If you want to improve your riding skills, you need to give away your Go-Pro camera right now.
It’s taking up a lot of your time, but is it helping you ride any better? In his book “Bounce” Matthew Syed argues that it take is 10,000 hours of practice to get really good at a sport. But the practise he discusses is more than just repeating the same thing. it’s repeating, and trying to improve with feedback.
So if you want to get better, give your Go-Pro camera away, ideally to a friend who’s gonna keep up with you down the trail, and get them to film you. You can then use the video as feedback to improve, ideally with the help of someone who knows ‘what good looks like’.
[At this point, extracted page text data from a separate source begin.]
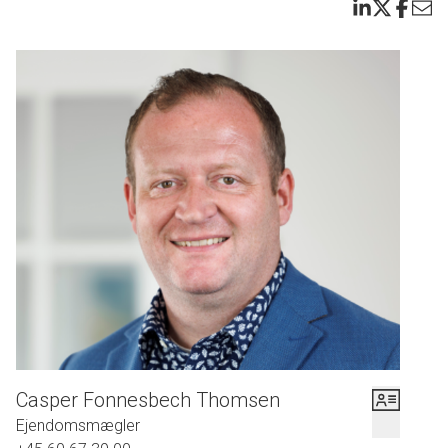
Casper Fonnesbech Thomsen
Ejendomsmægler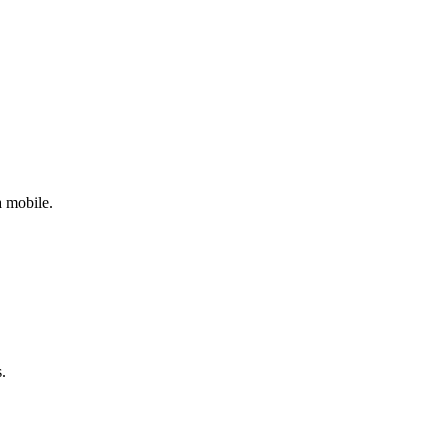
a mobile.
.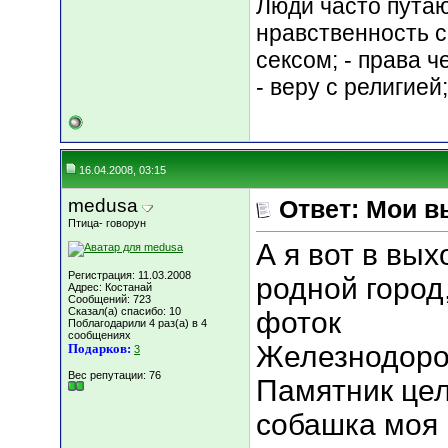
Люди часто путают
нравственность с
сексом; - права 
- веру с религией
16.04.2008, 03:15
medusa
Ответ: Мои в
Птица- говорун
А я вот в вы
Регистрация: 11.03.2008
родной город
Адрес: Костанай
Сообщений: 723
Сказал(а) спасибо: 10
фоток
Поблагодарили 4 раз(а) в 4
сообщениях
Железнодоро
Подарков:
3
Вес репутации:
76
Памятник це
собашка моя 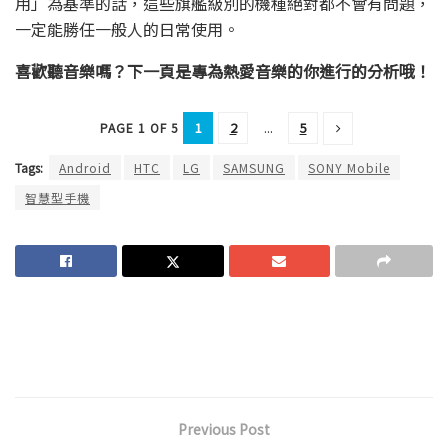
用」為基準的話，這些旗艦級別的機種絕對都不會有問題，
一定能勝任一般人的日常使用。
喜歡聽音樂嗎？下一頁是專為熱愛音樂的你進行的分析哦！
1
2
...
5
PAGE 1 OF 5
Tags:
Android
HTC
LG
SAMSUNG
SONY Mobile
智慧型手機
Previous Post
For example the picture taken from a video at Llandegla bike park in Wales shows the sort of shape you shouldn’t be pulling right before you land a jump. I think the rider owes the bike designer a drink for keeping him upright*, but the video doesn’t really help analyse what went wrong, there is no learning. A video showing the run up, the line taken and how the transition was hit would be enough to analyse what to do next time. But a video taken from a body mounted camera just show the excitement of what happened without context.
This post was about the systems idea of feedback, the usefulness of other perspectives, putting things in context, and the need to know what good looks like:-) It applies to more than just bikes.
*I’m not really calling out the riders skills here, just the ability to improve from the video.